╭─ Data shown

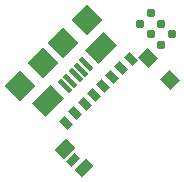
<source format=gbp>
%FSTAX23Y23*%
%MOIN*%
%SFA1B1*%

%IPPOS*%
%AMD52*
4,1,4,0.051500,-0.001400,-0.001400,0.051500,-0.051500,0.001400,0.001400,-0.051500,0.051500,-0.001400,0.0*
%
%AMD53*
4,1,4,0.000000,0.052900,-0.052900,0.000000,0.000000,-0.052900,0.052900,0.000000,0.000000,0.052900,0.0*
%
%AMD54*
4,1,4,0.008400,0.052800,-0.052800,-0.008400,-0.008400,-0.052800,0.052800,0.008400,0.008400,0.052800,0.0*
%
%AMD55*
4,1,4,0.024300,-0.013200,-0.013200,0.024300,-0.024300,0.013200,0.013200,-0.024300,0.024300,-0.013200,0.0*
%
%AMD56*
4,1,4,-0.006900,-0.032000,0.032000,0.006900,0.006900,0.032000,-0.032000,-0.006900,-0.006900,-0.032000,0.0*
%
%AMD57*
4,1,4,-0.004200,-0.023500,0.023500,0.004200,0.004200,0.023500,-0.023500,-0.004200,-0.004200,-0.023500,0.0*
%
%AMD58*
4,1,4,-0.002800,-0.036100,0.036100,0.002800,0.002800,0.036100,-0.036100,-0.002800,-0.002800,-0.036100,0.0*
%
%AMD59*
4,1,4,-0.032700,0.000700,0.000700,-0.032700,0.032700,-0.000700,-0.000700,0.032700,-0.032700,0.000700,0.0*
%
%AMD60*
4,1,4,-0.023500,0.004200,0.004200,-0.023500,0.023500,-0.004200,-0.004200,0.023500,-0.023500,0.004200,0.0*
%
%ADD51C,0.030980*%
G04~CAMADD=52~9~0.0~0.0~748.0~708.7~0.0~0.0~0~0.0~0.0~0.0~0.0~0~0.0~0.0~0.0~0.0~0~0.0~0.0~0.0~315.0~1030.0~1029.0*
%ADD52D52*%
G04~CAMADD=53~10~0.0~748.0~0.0~0.0~0.0~0.0~0~0.0~0.0~0.0~0.0~0~0.0~0.0~0.0~0.0~0~0.0~0.0~0.0~405.0~748.0~0.0*
%ADD53D53*%
G04~CAMADD=54~9~0.0~0.0~866.1~629.9~0.0~0.0~0~0.0~0.0~0.0~0.0~0~0.0~0.0~0.0~0.0~0~0.0~0.0~0.0~45.0~1056.0~1055.0*
%ADD54D54*%
G04~CAMADD=55~9~0.0~0.0~531.5~157.5~0.0~0.0~0~0.0~0.0~0.0~0.0~0~0.0~0.0~0.0~0.0~0~0.0~0.0~0.0~315.0~486.0~485.0*
%ADD55D55*%
G04~CAMADD=56~9~0.0~0.0~551.2~354.3~0.0~0.0~0~0.0~0.0~0.0~0.0~0~0.0~0.0~0.0~0.0~0~0.0~0.0~0.0~225.0~640.0~639.0*
%ADD56D56*%
G04~CAMADD=57~9~0.0~0.0~393.7~275.6~0.0~0.0~0~0.0~0.0~0.0~0.0~0~0.0~0.0~0.0~0.0~0~0.0~0.0~0.0~225.0~470.0~469.0*
%ADD57D57*%
G04~CAMADD=58~9~0.0~0.0~551.2~472.4~0.0~0.0~0~0.0~0.0~0.0~0.0~0~0.0~0.0~0.0~0.0~0~0.0~0.0~0.0~225.0~722.0~721.0*
%ADD58D58*%
G04~CAMADD=59~9~0.0~0.0~472.4~452.8~0.0~0.0~0~0.0~0.0~0.0~0.0~0~0.0~0.0~0.0~0.0~0~0.0~0.0~0.0~135.0~654.0~653.0*
%ADD59D59*%
G04~CAMADD=60~9~0.0~0.0~393.7~275.6~0.0~0.0~0~0.0~0.0~0.0~0.0~0~0.0~0.0~0.0~0.0~0~0.0~0.0~0.0~135.0~470.0~469.0*
%ADD60D60*%
%LNkoosh_sd_card_base_v1_1-1*%
%LPD*%
G54D51*
X00535Y00449D03*
X0057Y00485D03*
X005D03*
X00535Y0052D03*
X00464D03*
X005Y00555D03*
G54D52*
X00286Y00534D03*
X00063Y00312D03*
G54D53*
X00208Y00456D03*
X00141Y0039D03*
G54D54*
X00333Y0044D03*
X00158Y00264D03*
G54D55*
X00285Y00385D03*
X00267Y00367D03*
X00249Y00348D03*
X00231Y0033D03*
X00213Y00312D03*
G54D56*
X00277Y00039D03*
G54D57*
X00239Y00065D03*
G54D58*
X00213Y00103D03*
G54D59*
X00563Y00333D03*
X00491Y00405D03*
G54D60*
X00432Y00404D03*
X00401Y00374D03*
X0037Y00343D03*
X0034Y00313D03*
X00309Y00282D03*
X00279Y00251D03*
X00248Y00221D03*
X00217Y0019D03*
M02*
</source>
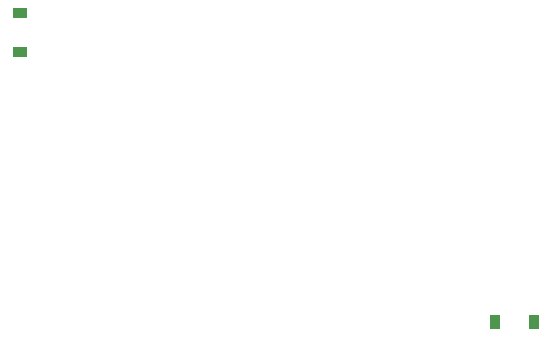
<source format=gbr>
%TF.GenerationSoftware,KiCad,Pcbnew,5.1.7-a382d34a8~88~ubuntu18.04.1*%
%TF.CreationDate,2021-03-18T09:08:07-04:00*%
%TF.ProjectId,Pacman2020,5061636d-616e-4323-9032-302e6b696361,rev?*%
%TF.SameCoordinates,Original*%
%TF.FileFunction,Paste,Bot*%
%TF.FilePolarity,Positive*%
%FSLAX46Y46*%
G04 Gerber Fmt 4.6, Leading zero omitted, Abs format (unit mm)*
G04 Created by KiCad (PCBNEW 5.1.7-a382d34a8~88~ubuntu18.04.1) date 2021-03-18 09:08:07*
%MOMM*%
%LPD*%
G01*
G04 APERTURE LIST*
%ADD10R,0.900000X1.200000*%
%ADD11R,1.200000X0.900000*%
G04 APERTURE END LIST*
D10*
%TO.C,D2*%
X140549000Y-109578000D03*
X143849000Y-109578000D03*
%TD*%
D11*
%TO.C,D1*%
X100330000Y-83440000D03*
X100330000Y-86740000D03*
%TD*%
M02*

</source>
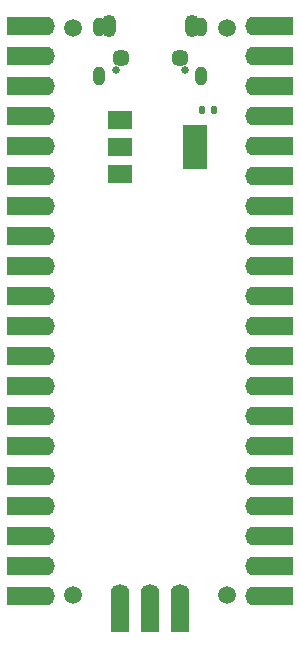
<source format=gbr>
G04 #@! TF.GenerationSoftware,KiCad,Pcbnew,(5.99.0-12085-gf4905cb1ae)*
G04 #@! TF.CreationDate,2021-08-26T19:19:28+05:30*
G04 #@! TF.ProjectId,Mitayi-Pico-RP2040,4d697461-7969-42d5-9069-636f2d525032,0.2*
G04 #@! TF.SameCoordinates,Original*
G04 #@! TF.FileFunction,Soldermask,Bot*
G04 #@! TF.FilePolarity,Negative*
%FSLAX46Y46*%
G04 Gerber Fmt 4.6, Leading zero omitted, Abs format (unit mm)*
G04 Created by KiCad (PCBNEW (5.99.0-12085-gf4905cb1ae)) date 2021-08-26 19:19:28*
%MOMM*%
%LPD*%
G01*
G04 APERTURE LIST*
G04 Aperture macros list*
%AMRoundRect*
0 Rectangle with rounded corners*
0 $1 Rounding radius*
0 $2 $3 $4 $5 $6 $7 $8 $9 X,Y pos of 4 corners*
0 Add a 4 corners polygon primitive as box body*
4,1,4,$2,$3,$4,$5,$6,$7,$8,$9,$2,$3,0*
0 Add four circle primitives for the rounded corners*
1,1,$1+$1,$2,$3*
1,1,$1+$1,$4,$5*
1,1,$1+$1,$6,$7*
1,1,$1+$1,$8,$9*
0 Add four rect primitives between the rounded corners*
20,1,$1+$1,$2,$3,$4,$5,0*
20,1,$1+$1,$4,$5,$6,$7,0*
20,1,$1+$1,$6,$7,$8,$9,0*
20,1,$1+$1,$8,$9,$2,$3,0*%
G04 Aperture macros list end*
%ADD10C,1.500000*%
%ADD11O,1.600000X1.700000*%
%ADD12R,1.600000X3.200000*%
%ADD13C,0.670000*%
%ADD14RoundRect,0.500000X0.000000X0.300000X0.000000X0.300000X0.000000X-0.300000X0.000000X-0.300000X0*%
%ADD15O,1.200000X1.900000*%
%ADD16C,1.450000*%
%ADD17R,3.200000X1.600000*%
%ADD18O,1.700000X1.600000*%
%ADD19R,2.000000X1.500000*%
%ADD20R,2.000000X3.800000*%
%ADD21RoundRect,0.135000X-0.135000X-0.185000X0.135000X-0.185000X0.135000X0.185000X-0.135000X0.185000X0*%
G04 APERTURE END LIST*
D10*
X156000000Y-114510000D03*
D11*
X146950000Y-114400000D03*
D12*
X146950000Y-116010000D03*
D11*
X149490000Y-114400000D03*
D12*
X149490000Y-116010000D03*
D11*
X152030000Y-114400000D03*
D12*
X152030000Y-116010000D03*
D10*
X143000000Y-114510000D03*
D13*
X146610000Y-70080000D03*
X152410000Y-70080000D03*
D14*
X153830000Y-70610000D03*
X145190000Y-70610000D03*
X153830000Y-66430000D03*
X145190000Y-66430000D03*
D10*
X156000000Y-66510000D03*
D15*
X146010000Y-66362500D03*
D16*
X152010000Y-69062500D03*
X147010000Y-69062500D03*
D15*
X153010000Y-66362500D03*
D10*
X143000000Y-66510000D03*
D17*
X138990000Y-66300000D03*
D18*
X140600000Y-66300000D03*
D17*
X138990000Y-68840000D03*
D18*
X140600000Y-68840000D03*
D17*
X138990000Y-71380000D03*
D18*
X140600000Y-71380000D03*
D17*
X138990000Y-73920000D03*
D18*
X140600000Y-73920000D03*
X140600000Y-76460000D03*
D17*
X138990000Y-76460000D03*
D18*
X140600000Y-79000000D03*
D17*
X138990000Y-79000000D03*
X138990000Y-81540000D03*
D18*
X140600000Y-81540000D03*
D17*
X138990000Y-84080000D03*
D18*
X140600000Y-84080000D03*
X140600000Y-86620000D03*
D17*
X138990000Y-86620000D03*
X138990000Y-89160000D03*
D18*
X140600000Y-89160000D03*
D17*
X138990000Y-91700000D03*
D18*
X140600000Y-91700000D03*
D17*
X138990000Y-94240000D03*
D18*
X140600000Y-94240000D03*
D17*
X138990000Y-96780000D03*
D18*
X140600000Y-96780000D03*
D17*
X138990000Y-99320000D03*
D18*
X140600000Y-99320000D03*
D17*
X138990000Y-101860000D03*
D18*
X140600000Y-101860000D03*
D17*
X138990000Y-104400000D03*
D18*
X140600000Y-104400000D03*
X140600000Y-106940000D03*
D17*
X138990000Y-106940000D03*
X138990000Y-109480000D03*
D18*
X140600000Y-109480000D03*
D17*
X138990000Y-112020000D03*
D18*
X140600000Y-112020000D03*
D17*
X138990000Y-114560000D03*
D18*
X140600000Y-114560000D03*
D19*
X146980000Y-78900000D03*
X146980000Y-76600000D03*
D20*
X153280000Y-76600000D03*
D19*
X146980000Y-74300000D03*
D21*
X153890000Y-73490000D03*
X154910000Y-73490000D03*
D17*
X160010000Y-66300000D03*
D18*
X158400000Y-66300000D03*
D17*
X160010000Y-68840000D03*
D18*
X158400000Y-68840000D03*
D17*
X160010000Y-71380000D03*
D18*
X158400000Y-71380000D03*
X158400000Y-73920000D03*
D17*
X160010000Y-73920000D03*
D18*
X158400000Y-76460000D03*
D17*
X160010000Y-76460000D03*
X160010000Y-79000000D03*
D18*
X158400000Y-79000000D03*
D17*
X160010000Y-81540000D03*
D18*
X158400000Y-81540000D03*
X158400000Y-84080000D03*
D17*
X160010000Y-84080000D03*
X160010000Y-86620000D03*
D18*
X158400000Y-86620000D03*
D17*
X160010000Y-89160000D03*
D18*
X158400000Y-89160000D03*
D17*
X160010000Y-91700000D03*
D18*
X158400000Y-91700000D03*
D17*
X160010000Y-94240000D03*
D18*
X158400000Y-94240000D03*
X158400000Y-96780000D03*
D17*
X160010000Y-96780000D03*
D18*
X158400000Y-99320000D03*
D17*
X160010000Y-99320000D03*
X160010000Y-101860000D03*
D18*
X158400000Y-101860000D03*
X158400000Y-104400000D03*
D17*
X160010000Y-104400000D03*
X160010000Y-106940000D03*
D18*
X158400000Y-106940000D03*
X158400000Y-109480000D03*
D17*
X160010000Y-109480000D03*
X160010000Y-112020000D03*
D18*
X158400000Y-112020000D03*
D17*
X160010000Y-114560000D03*
D18*
X158400000Y-114560000D03*
M02*

</source>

╰─

# [Exercise goal]
An answer is complete only when it holds every line above containing the string "CreationDate".

# [Output for this exercise]
%TF.CreationDate,2021-03-18T09:08:07-04:00*%
G04 #@! TF.CreationDate,2021-08-26T19:19:28+05:30*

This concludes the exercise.